Arvid:But I won't go into the details because I talked to Tyler about this, and I might actually release a podcast episode that I recorded with him prior to me signing the whole thing, the contract about the the deal, you know, and the specifics. We had a a conversation and we chose to record it. So I'll probably release it this week or next week. But, you know, that's that's what it is, 6 figures. And before the Comm Company Fund invested, obviously, I was bootstrapping, then they invested, and then things changed.
Arvid:So did I spend 6 figures on the business already? Well, of course not. I spent around $10,000 or $11,000 so far. And that's all on GPU compute. The plan was to ramp up the computational power behind PodScan's, you know, transcription and AI features much faster than I could have with a purely self funded business that I had before I got that little cash infusion.
Arvid:And that's exactly what I'm doing. So before the funding, I had a smallish main server at Petsnar or something for the app and a single database and around 5 GPU included cloud servers for transcription, core server for my main application, which is hilarious because it's just a PHP app running on 48 courses. It's quite funny to watch. I have a similar 48 core server for the search engine. That one has a lot of storage, like, I think, roughly a terabyte or so.

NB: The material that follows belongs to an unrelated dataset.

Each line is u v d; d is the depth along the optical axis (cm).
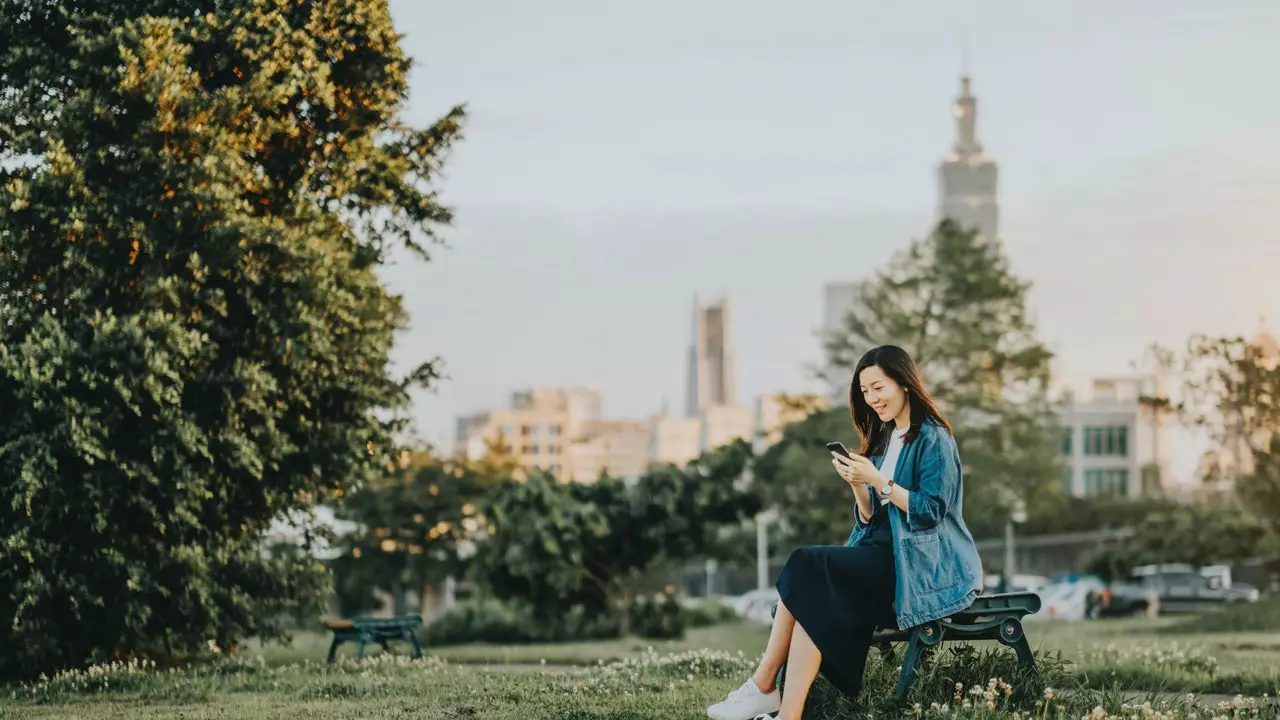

Arvid:And with the amount of data that I have, it's actually quite needed. So I'm also quite beefy, very fast at indexing, very fast at responding, which also allows me to have full text search, like type ahead full text search that responds within 20 to 50 milliseconds, which is really, really cool. That's always surprising to my users when they start searching. They actually get results, like, in real time from a massive database of millions of records. That's a lot of fun.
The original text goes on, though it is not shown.